Historical population
| Census | Pop. | Note | %± |
| 1830 | 598 |  | — |
| 1840 | 848 |  | 41.8% |
| 1850 | 1,476 |  | 74.1% |
| 1860 | 1,724 |  | 16.8% |
| 1870 | 1,873 |  | 8.6% |
| 1880 | 1,988 |  | 6.1% |
| 1890 | 1,766 |  | −11.2% |
| 1900 | 1,869 |  | 5.8% |
| 1910 | 1,990 |  | 6.5% |
| 1920 | 1,809 |  | −9.1% |
| 1930 | 1,905 |  | 5.3% |
| 1940 | 1,996 |  | 4.8% |
| 1950 | 1,973 |  | −1.2% |
| 1960 | 1,801 |  | −8.7% |
| 1970 | 1,839 |  | 2.1% |
| 1980 | 1,956 |  | 6.4% |
| 1990 | 1,981 |  | 1.3% |
| 2000 | 1,945 |  | −1.8% |
| 2010 | 1,830 |  | −5.9% |
| 2020 | 1,634 |  | −10.7% |
| 2021 (est.) | 1,615 | Decrease | −1.2% |
U.S. Decennial Census

==Communities and locations==
- Andover - Village of Andover is in the central part of the town on State Routes 417 (East Chestnut Street) and 21.

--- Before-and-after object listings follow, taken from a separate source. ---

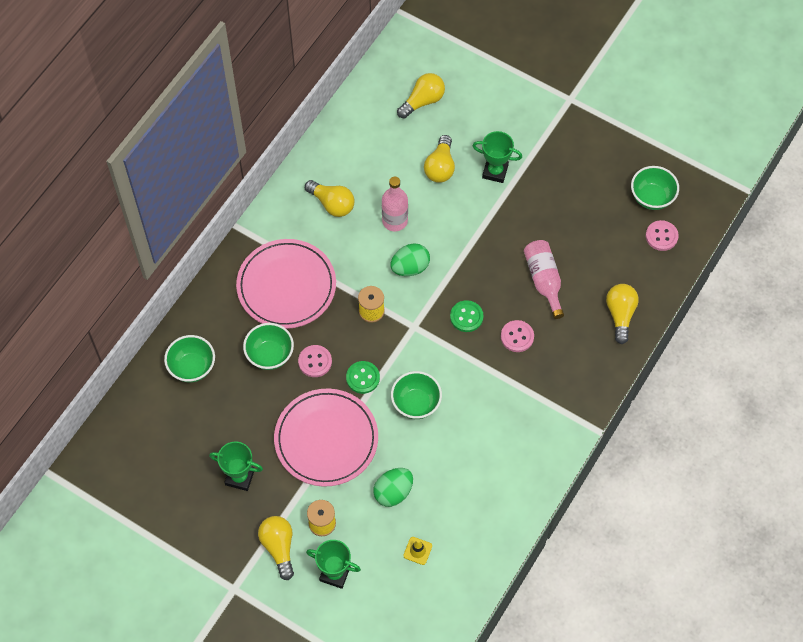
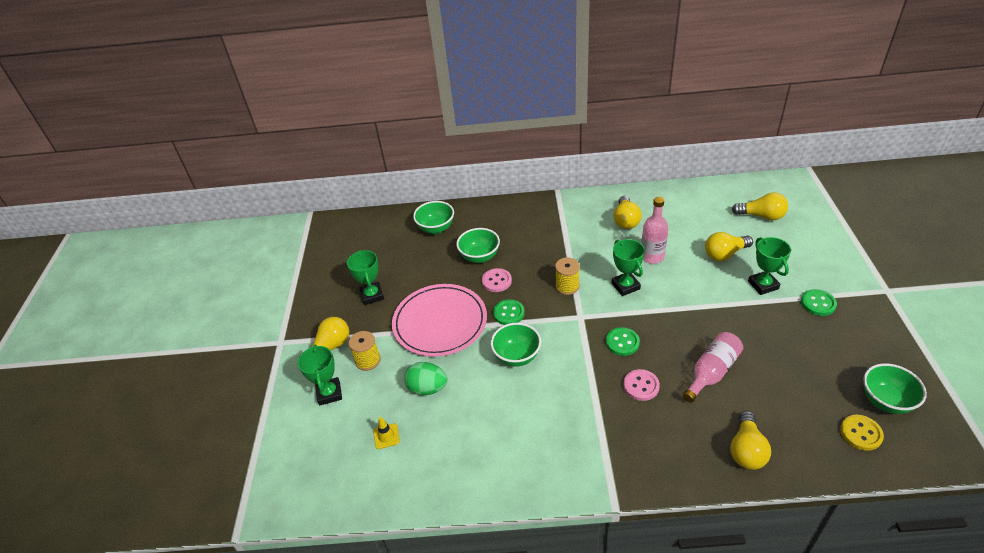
camera: 60 degrees right, 20 degrees down
pink plate [236,239,336,329] -> none
green egg [390,243,430,276] -> green trophy [611,239,645,296]
yellow light bulb [606,284,639,344] -> yellow light bulb turned 135 degrees clockwise [730,411,771,470]
pink button [646,220,679,251] -> yellow button [840,415,884,451]
none -> green button [801,289,837,316]

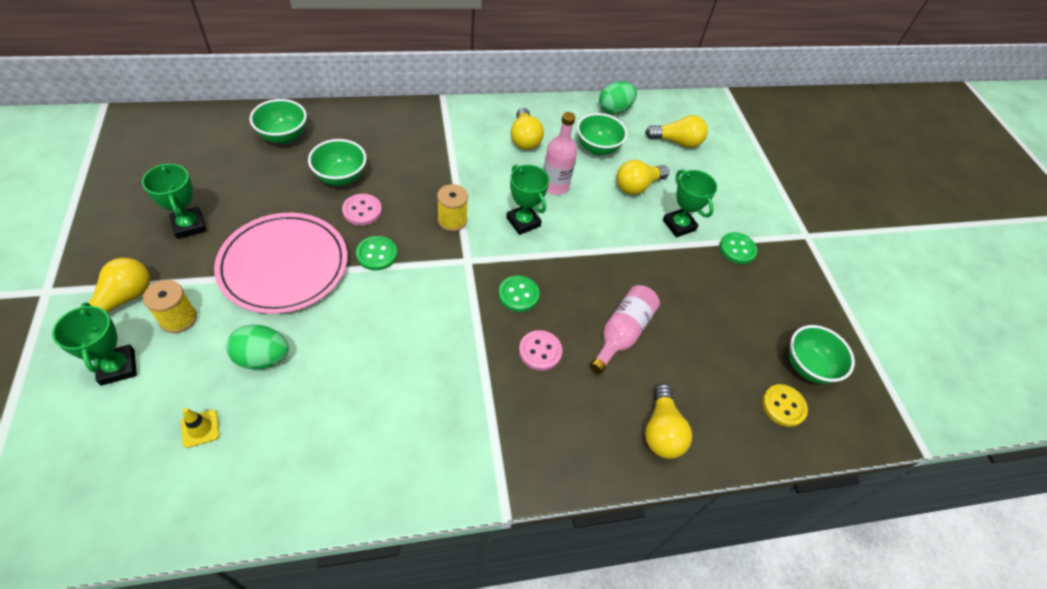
camera: 20 degrees left, 10 degrees up
green bowl [491,323,541,367] -> green bowl moved to [577,113,627,155]
none -> green egg [599,81,637,115]

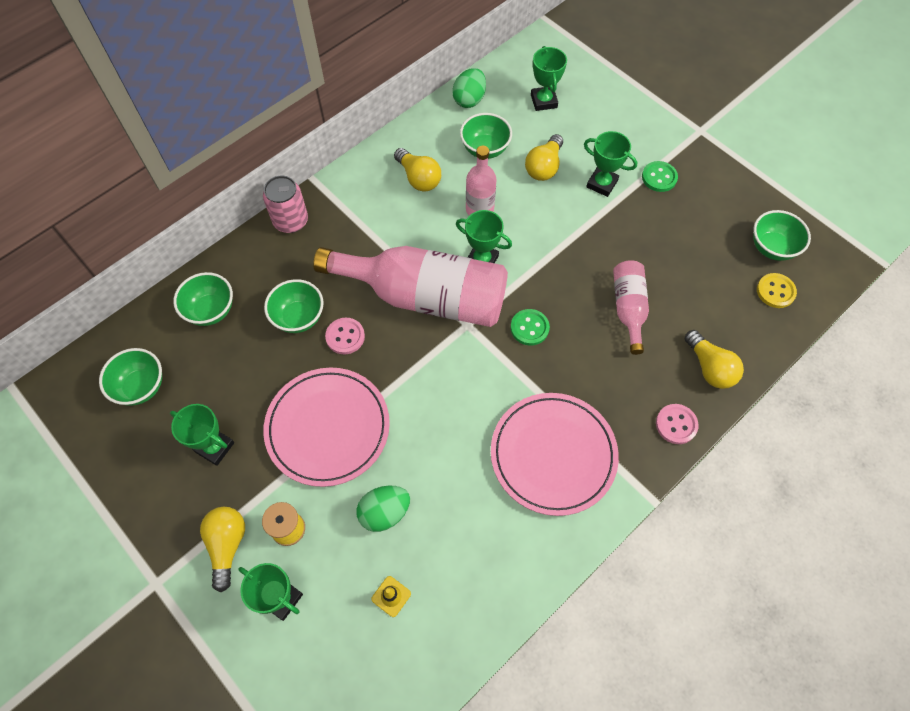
camera: 25 degrees left, 10 degrees up
green button [356,236,397,271] -> none
yellow spool [437,184,468,231] -> pink bottle [313,246,508,327]
pink button [519,330,562,371] -> pink button moved to [656,404,699,444]
yellow light bulb [645,115,708,148] -> green trophy [531,46,567,111]
none -> green bowl [99,348,162,406]
none -> pink can [263,176,308,233]
none -> pink plate [491,393,619,516]

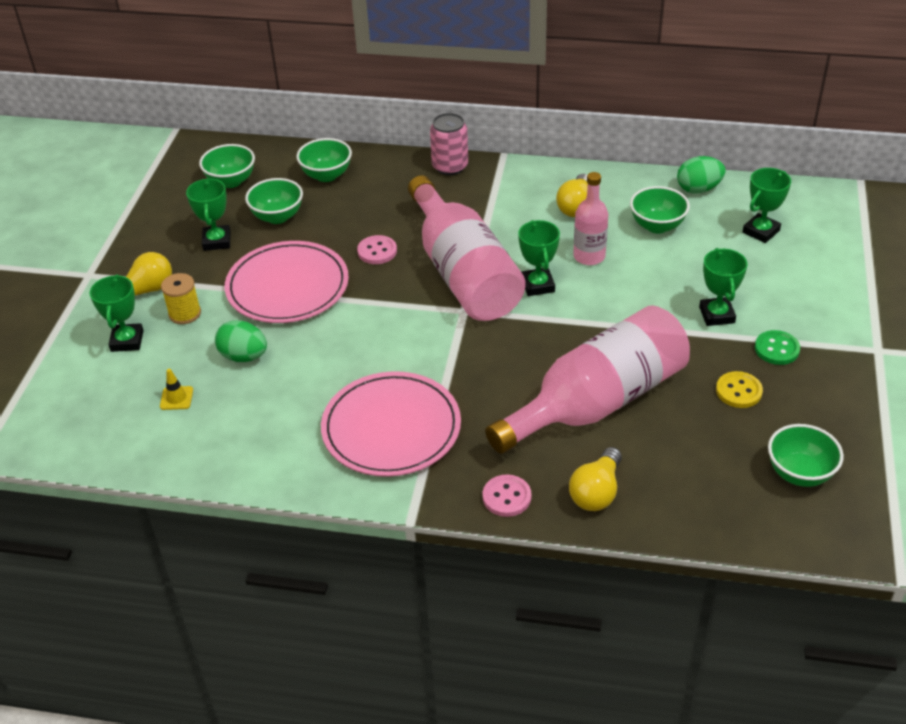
camera: 55 degrees right, 20 degrees down
green bowl [264,279,324,333] -> green bowl moved to [245,178,303,224]
green button [511,309,550,345] -> none
yellow light bulb [525,134,563,181] -> none
pink bottle [613,260,649,355] -> pink bottle [485,305,690,454], size x1.99
yellow button [757,273,797,308] -> yellow button moved to [716,371,763,408]

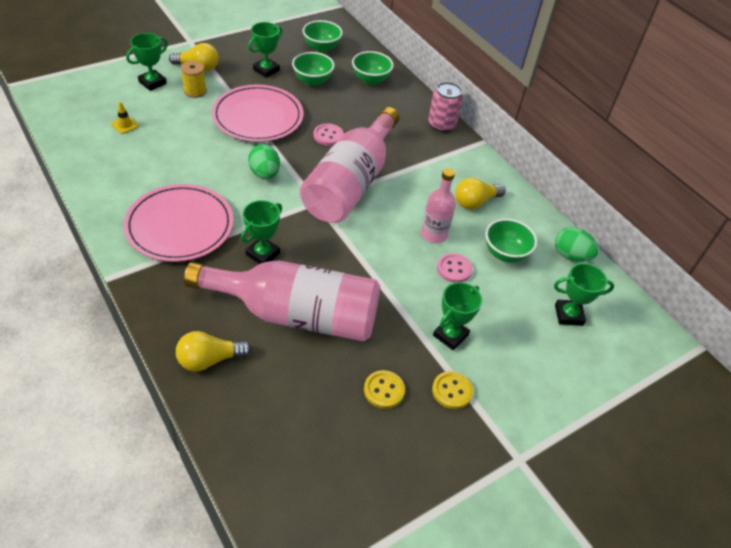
camera: 40 degrees right, 5 degrees up
green egg [215,320,267,362] -> green egg moved to [248,144,280,179]
pink button [483,475,531,517] -> pink button moved to [437,253,473,283]
green trophy [518,220,560,296] -> green trophy moved to [241,200,282,264]
green button [755,330,800,365] -> yellow button [432,371,473,409]
green bowl [768,424,844,487] -> none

- Dyke Creek - A stream flowing across the town, named after an early settler.
- Elm Valley - A hamlet (formerly "Shoemakers Corners") at the western town line on Route 417 (Andover Road).

==Notable people==
- Thomas Allen, Wisconsin Secretary of State and politician, was born in Andover.
- Patsy Dougherty, outfielder, first player to hit two home runs in a single World Series game, was born in Andover.